TEXTE FOURNI:
_____

Le pastoralisme est important dans chacun de ces pays, mais l’échelle et la dynamique des conflits impliquant des éleveurs sont différentes d’un pays à l’autre. Les politiques étatiques et les pratiques locales envers les éleveurs varient
Tout en relevant les défis spécifiques du pastoralisme dans chaque pays, l’étude souligne la nécessité de prioriser les solutions durables et inclusives pour les agriculteurs ainsi que pour les éleveurs. Ces solutions ont une dimension à la fois nationale et régionale.

_____

CONSIGNE: Reprenez le texte sur le pastoralisme et poursuivez-le à la suite de sa dernière phrase.

_____

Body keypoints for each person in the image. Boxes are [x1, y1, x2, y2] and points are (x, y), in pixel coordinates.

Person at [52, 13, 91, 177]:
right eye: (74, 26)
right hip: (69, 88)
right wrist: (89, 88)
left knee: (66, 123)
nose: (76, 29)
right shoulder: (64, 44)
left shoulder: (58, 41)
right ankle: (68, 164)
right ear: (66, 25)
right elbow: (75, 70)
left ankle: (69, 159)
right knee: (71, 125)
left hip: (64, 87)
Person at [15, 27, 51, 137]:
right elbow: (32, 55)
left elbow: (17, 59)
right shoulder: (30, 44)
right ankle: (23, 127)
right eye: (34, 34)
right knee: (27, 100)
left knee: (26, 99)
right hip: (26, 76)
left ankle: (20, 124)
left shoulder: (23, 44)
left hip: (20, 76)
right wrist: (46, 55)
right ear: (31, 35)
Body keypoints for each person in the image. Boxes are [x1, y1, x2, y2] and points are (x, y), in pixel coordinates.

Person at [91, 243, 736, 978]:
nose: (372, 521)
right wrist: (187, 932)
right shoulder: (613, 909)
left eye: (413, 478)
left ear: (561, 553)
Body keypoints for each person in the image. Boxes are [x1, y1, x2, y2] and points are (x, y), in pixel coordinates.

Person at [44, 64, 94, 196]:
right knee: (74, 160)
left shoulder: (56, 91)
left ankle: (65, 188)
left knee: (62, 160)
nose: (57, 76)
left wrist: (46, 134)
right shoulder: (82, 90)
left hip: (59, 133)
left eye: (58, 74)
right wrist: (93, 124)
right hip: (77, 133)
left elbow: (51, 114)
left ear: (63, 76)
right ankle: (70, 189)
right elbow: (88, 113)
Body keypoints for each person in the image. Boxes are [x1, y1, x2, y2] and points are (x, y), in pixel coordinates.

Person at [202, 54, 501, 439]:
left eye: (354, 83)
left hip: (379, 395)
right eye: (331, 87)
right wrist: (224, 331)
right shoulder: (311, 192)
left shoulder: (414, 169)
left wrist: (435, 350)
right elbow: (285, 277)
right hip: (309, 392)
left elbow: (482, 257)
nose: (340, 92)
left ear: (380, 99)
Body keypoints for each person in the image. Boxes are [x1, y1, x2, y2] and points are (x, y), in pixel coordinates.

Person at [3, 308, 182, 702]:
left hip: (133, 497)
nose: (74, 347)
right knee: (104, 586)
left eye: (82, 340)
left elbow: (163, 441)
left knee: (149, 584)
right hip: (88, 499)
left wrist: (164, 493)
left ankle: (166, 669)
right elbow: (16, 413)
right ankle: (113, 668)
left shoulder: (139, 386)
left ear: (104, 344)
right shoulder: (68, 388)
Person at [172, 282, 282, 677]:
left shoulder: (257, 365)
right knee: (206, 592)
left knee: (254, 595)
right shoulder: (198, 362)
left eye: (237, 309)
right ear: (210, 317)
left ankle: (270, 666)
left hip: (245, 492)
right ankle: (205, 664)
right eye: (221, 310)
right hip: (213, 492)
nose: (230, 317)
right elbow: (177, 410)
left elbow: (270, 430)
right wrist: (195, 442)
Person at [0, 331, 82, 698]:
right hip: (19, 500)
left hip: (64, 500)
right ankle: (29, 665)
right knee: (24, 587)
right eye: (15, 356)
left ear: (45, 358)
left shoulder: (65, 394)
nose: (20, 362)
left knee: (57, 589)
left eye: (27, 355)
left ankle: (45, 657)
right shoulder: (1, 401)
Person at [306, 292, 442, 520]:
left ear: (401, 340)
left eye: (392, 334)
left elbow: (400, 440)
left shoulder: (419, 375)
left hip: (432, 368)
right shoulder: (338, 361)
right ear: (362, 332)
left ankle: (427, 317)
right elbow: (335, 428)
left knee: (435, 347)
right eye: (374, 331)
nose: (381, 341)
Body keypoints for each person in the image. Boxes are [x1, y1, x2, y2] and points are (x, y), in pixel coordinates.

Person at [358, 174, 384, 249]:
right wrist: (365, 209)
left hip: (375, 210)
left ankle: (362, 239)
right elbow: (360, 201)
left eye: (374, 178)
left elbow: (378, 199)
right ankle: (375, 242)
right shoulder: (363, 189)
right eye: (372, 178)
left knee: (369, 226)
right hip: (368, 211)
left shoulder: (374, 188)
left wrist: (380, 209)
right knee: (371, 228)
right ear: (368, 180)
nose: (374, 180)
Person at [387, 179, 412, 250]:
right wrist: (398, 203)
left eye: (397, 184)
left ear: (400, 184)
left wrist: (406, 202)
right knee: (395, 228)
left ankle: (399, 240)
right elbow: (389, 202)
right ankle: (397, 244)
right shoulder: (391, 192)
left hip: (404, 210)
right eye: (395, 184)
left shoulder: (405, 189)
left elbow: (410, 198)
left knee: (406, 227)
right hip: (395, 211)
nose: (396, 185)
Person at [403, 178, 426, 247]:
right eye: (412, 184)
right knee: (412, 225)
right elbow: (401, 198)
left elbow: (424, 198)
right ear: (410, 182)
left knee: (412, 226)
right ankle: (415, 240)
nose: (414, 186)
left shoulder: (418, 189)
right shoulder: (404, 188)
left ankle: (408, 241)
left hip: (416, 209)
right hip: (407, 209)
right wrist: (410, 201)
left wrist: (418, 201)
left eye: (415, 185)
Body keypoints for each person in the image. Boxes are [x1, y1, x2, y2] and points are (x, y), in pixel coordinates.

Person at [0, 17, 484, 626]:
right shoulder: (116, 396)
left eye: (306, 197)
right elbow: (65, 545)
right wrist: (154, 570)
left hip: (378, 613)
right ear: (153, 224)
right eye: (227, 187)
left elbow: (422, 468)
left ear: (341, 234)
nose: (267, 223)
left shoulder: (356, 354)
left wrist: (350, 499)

_____

RÉPONSE:
Recommandations pour le Burkina Faso
- Sensibiliser les populations aux textes juridiques régissant les terres, notamment les terres pastorales et la transhumance ;
- Encourager les systèmes de rotation d’utilisation des terres entre les agriculteurs et les éleveurs – rotation des terres saisonnière ou annuelle ;
- Investir davantage dans le secteur de l’élevage et de l’agriculture et réduire le nombre de troupeaux en déplacement vers le sud vers les États côtiers de l’Afrique de l’Ouest ;
- Protéger et préserver la végétation locale et les écologies des sols ;
- Protéger et maintenir les zones pastorales existantes ;
- Investir dans l’éducation rurale pour tous les enfants, en ciblant en particulier les éleveurs notamment dans le nord du Burkina Faso. Cela aiderait les éleveurs et les agriculteurs à diversifier leurs moyens de subsistance et à s’engager politiquement davantage;
- Promouvoir des mécanismes communautaires de résolution des conflits et soutenir la participation des femmes et des jeunes.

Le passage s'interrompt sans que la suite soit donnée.